═══ SOURCE INFORMATION

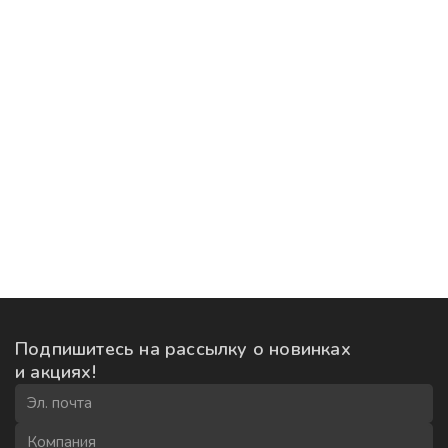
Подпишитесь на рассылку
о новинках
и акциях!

══════
═══ SOURCE INFORMATION

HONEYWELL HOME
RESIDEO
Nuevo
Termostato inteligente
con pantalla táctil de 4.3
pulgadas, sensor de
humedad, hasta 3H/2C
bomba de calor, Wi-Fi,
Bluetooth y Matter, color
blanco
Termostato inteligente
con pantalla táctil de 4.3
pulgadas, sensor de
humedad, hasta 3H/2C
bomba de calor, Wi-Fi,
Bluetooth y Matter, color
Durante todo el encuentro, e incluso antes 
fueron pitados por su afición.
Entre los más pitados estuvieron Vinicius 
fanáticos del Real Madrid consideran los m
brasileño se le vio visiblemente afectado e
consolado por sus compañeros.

══════
═══ SOURCE INFORMATION

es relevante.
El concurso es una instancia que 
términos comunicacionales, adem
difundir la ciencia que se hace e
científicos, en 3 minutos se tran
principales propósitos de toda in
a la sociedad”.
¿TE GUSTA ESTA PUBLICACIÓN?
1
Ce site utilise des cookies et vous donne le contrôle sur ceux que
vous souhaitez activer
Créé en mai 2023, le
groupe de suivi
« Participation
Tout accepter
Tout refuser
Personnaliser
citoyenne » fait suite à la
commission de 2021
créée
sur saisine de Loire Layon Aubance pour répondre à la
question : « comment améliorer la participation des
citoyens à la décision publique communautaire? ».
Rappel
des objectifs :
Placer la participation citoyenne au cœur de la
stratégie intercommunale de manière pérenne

══════

_WHAT THE EXERCISE ASKS_.
In the material above, transcribe exactly the lines beginning at the one with "groupe de suivi" and ending at the one with "stratégie intercommunale de manière pérenne", both included.

_OUTPUT OF THE EXERCISE_.
groupe de suivi
« Participation
Tout accepter
Tout refuser
Personnaliser
citoyenne » fait suite à la
commission de 2021
créée
sur saisine de Loire Layon Aubance pour répondre à la
question : « comment améliorer la participation des
citoyens à la décision publique communautaire? ».
Rappel
des objectifs :
Placer la participation citoyenne au cœur de la
stratégie intercommunale de manière pérenne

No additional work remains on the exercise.